Document passage:

■ ■ ■ ■

As Los Angeles pushes toward its 2035 carbon neutrality target, families in Watts, Boyle Heights and the Harbor area say the timeline feels abstract against the daily reality of diesel fumes and triple-digit heat.

By Los Angeles News Desk · Published 3 July 2026, 2:26 pm

3 min read

'We Can't Wait Until 2035': South LA Residents Demand Faster Action on City's Net Zero Plan
Photo: Photo by Belle Co on Pexels

The city's own emissions tracking data, released last month by the LA Department of Water and Power, shows Los Angeles cut greenhouse gas output by 14 percent between 2015 and 2024 — progress climate officials call historic, but one that residents living near the 710 Freeway corridor describe as barely noticeable from their front porches. With the Net Zero 2035 deadline now less than nine years out, community members across the city's most polluted zip codes say the plan's benefits have not reached them in any meaningful way yet.

The urgency is not hypothetical. France recorded more than 2,000 excess deaths during its peak heatwave last month, and heat scientists at UCLA's Luskin Center for Innovation have been tracking the urban heat island effect across South Los Angeles with particular alarm. This summer, the National Weather Service issued excessive heat warnings for the San Fernando Valley three times before the Fourth of July weekend, with Canoga Park hitting 112 degrees on June 28. The climate stakes that once seemed distant are landing right now, block by block.

The View From Watts and Boyle Heights

Along East 103rd Street in Watts, residents describe a neighborhood where two bus lines replaced a direct Metro connection years ago, making car dependence nearly unavoidable even for families who would prefer to go without one. The LA Net Zero plan calls for 100 percent zero-emission buses by 2030 under the Los Angeles County Metropolitan Transportation Authority's own Clean Fleet Transition policy, but the Route 111 and Route 115 lines serving the area still run a mix of diesel and compressed natural gas vehicles as of this week.

In Boyle Heights, organizers with Comité Pro Uno, a community health and environmental justice group on César Chávez Avenue, have been holding monthly sessions translating the city's 297-page LA Green New Deal framework into Spanish for residents who say city outreach has been sporadic at best. The group estimates that fewer than 12 percent of households in their catchment area have received any direct communication from the city about electrification rebate programs available through LADWP's Residential Electrification Program, which offers up to $4,500 toward heat pump installation for income-qualified applicants.

■ ■ ■ ■

Source information:
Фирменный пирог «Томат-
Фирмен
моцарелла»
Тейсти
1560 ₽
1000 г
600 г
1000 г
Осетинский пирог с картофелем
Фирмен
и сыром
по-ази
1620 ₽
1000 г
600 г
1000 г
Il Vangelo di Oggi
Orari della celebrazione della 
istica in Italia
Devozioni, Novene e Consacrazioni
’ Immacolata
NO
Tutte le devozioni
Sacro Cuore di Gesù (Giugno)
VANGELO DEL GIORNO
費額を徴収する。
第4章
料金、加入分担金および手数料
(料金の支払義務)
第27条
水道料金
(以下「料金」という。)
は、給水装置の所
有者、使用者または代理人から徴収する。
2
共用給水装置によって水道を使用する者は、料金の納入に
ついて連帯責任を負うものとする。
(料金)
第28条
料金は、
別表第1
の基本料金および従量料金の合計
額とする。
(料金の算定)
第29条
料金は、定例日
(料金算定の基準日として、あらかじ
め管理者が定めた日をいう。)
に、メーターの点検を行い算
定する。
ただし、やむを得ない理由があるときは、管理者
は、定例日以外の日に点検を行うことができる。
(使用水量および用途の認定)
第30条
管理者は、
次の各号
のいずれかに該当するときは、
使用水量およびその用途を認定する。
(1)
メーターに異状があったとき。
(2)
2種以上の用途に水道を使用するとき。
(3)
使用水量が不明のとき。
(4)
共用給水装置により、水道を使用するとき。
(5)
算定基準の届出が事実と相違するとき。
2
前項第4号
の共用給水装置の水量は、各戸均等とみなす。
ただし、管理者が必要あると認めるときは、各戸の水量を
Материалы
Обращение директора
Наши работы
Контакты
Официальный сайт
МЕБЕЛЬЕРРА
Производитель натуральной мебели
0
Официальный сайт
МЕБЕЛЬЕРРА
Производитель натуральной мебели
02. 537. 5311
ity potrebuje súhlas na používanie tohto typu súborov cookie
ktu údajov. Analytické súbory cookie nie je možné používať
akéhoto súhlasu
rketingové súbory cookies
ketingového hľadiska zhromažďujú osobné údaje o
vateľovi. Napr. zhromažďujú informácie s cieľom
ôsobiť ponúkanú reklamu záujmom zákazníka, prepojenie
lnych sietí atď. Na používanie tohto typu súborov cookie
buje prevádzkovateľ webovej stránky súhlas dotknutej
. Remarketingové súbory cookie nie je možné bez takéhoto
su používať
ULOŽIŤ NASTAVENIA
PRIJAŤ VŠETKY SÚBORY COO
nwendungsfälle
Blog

■ ■ ■ ■

Continue the news article on South Los Angeles residents and the city's Net Zero 2035 plan from where it stops.

At the Port of Los Angeles in San Pedro, truck drivers who haul containers from the docks to warehouses in the Inland Empire say the California Air Resources Board's Advanced Clean Trucks regulation — which requires manufacturers to sell growing percentages of zero-emission trucks starting in 2024 — has not translated into affordable vehicles for independent operators. A used Class 8 electric semi can still run above $180,000 on the secondary market, compared to roughly $60,000 for a comparable diesel truck. Harbor-area air monitoring stations recorded particulate matter readings that exceeded federal standards on 17 separate days during the first half of 2026, according to South Coast Air Quality Management District data.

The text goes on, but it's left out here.